Results and Discussions Based on the O/B/O multiple resonance molecular framework, benzocarbazole derivatives were introduced in the para position of the central benzene ring connected to B atom. By introducing methyl groups on the side of the intermediate benzene bridge, the emissions of the TB-PhCz, TB-MePhCz, and TB-2MePhCz were shifted from near ultraviolet to ultraviolet. Theoretical calculations indicate that a gradual decrease in the electron delocalization degree of S₁ states of TB-PhCz, TB-MePhCz, and TB-2MePhCz with an increase in the number of methyl groups introduced, exhibiting a characteristic of multiple resonance distribution. This is consistent with the gradual blue shift of their fluorescence emission peak positions, shifting from near ultraviolet to ultraviolet. Their doped devices all exhibit excellent electroluminescence performance, the maximum external quantum efficiency of TB-MePhCz based OLED device reaches 8.05% and thedevice has a high color purity (the full width at half maxima is 23 nm); TB-2MePhCz based OLED exhibits the deepest violet emission, thepeak of which is at 396 nm (the full width at half maxima is 20 nm), the CIE coordinates are (0.169, 0.012), and the CIEy value approaches 0.01, which is currently the lowest CIEy value reported in the literature, and the external quantum efficiency of the device reaches 7.81%, indicating that this molecular design strategy can effectively limit molecular conjugation and achieve blue shift of luminescent molecules, providing guidance for the development of more high-performance ultraviolet emitters.

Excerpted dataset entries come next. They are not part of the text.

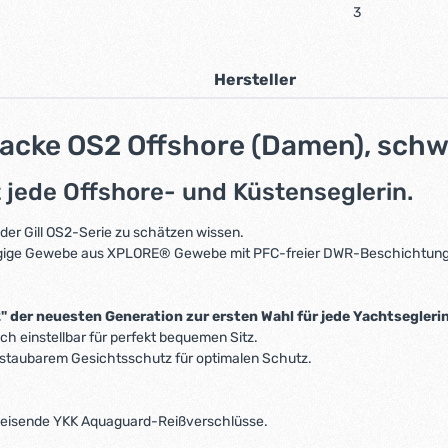
3
Hersteller
jacke OS2 Offshore (Damen), schw
t jede Offshore- und Küstenseglerin.
der Gill OS2-Serie zu schätzen wissen.
gige Gewebe aus XPLORE® Gewebe mit PFC-freier DWR-Beschichtung Sh
der neuesten Generation zur ersten Wahl für jede Yachtseglerin
ach einstellbar für perfekt bequemen Sitz.
staubarem Gesichtsschutz für optimalen Schutz.
weisende YKK Aquaguard-Reißverschlüsse.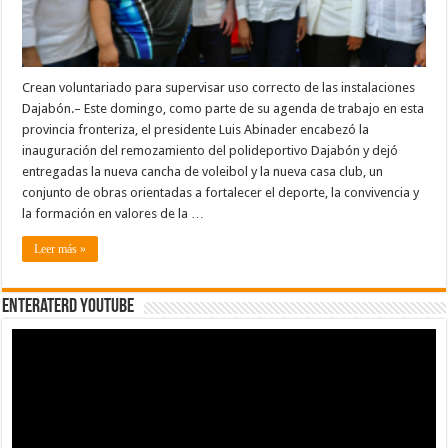
casa
club
Crean voluntariado para supervisar uso correcto de las instalaciones
Dajabón.– Este domingo, como parte de su agenda de trabajo en esta
provincia fronteriza, el presidente Luis Abinader encabezó la
inauguración del remozamiento del polideportivo Dajabón y dejó
entregadas la nueva cancha de voleibol y la nueva casa club, un
conjunto de obras orientadas a fortalecer el deporte, la convivencia y
la formación en valores de la …
Leer más »
EnterateRD YOUTUBE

Conclusions Three ultraviolet-emitting molecules, TB-PhCz, TB-MePhCz, and TB-2MePhCz were designed and synthesized by tuning molecular torsion based on tert-butyl boron-oxygen multiple resonance skeletons. These molecules exhibit multiple resonance characteristics, achieving emission blue shift from near-ultraviolet to ultraviolet region. High-efficiency narrowband violet OLEDs were fabricated using the three molecules, respectively.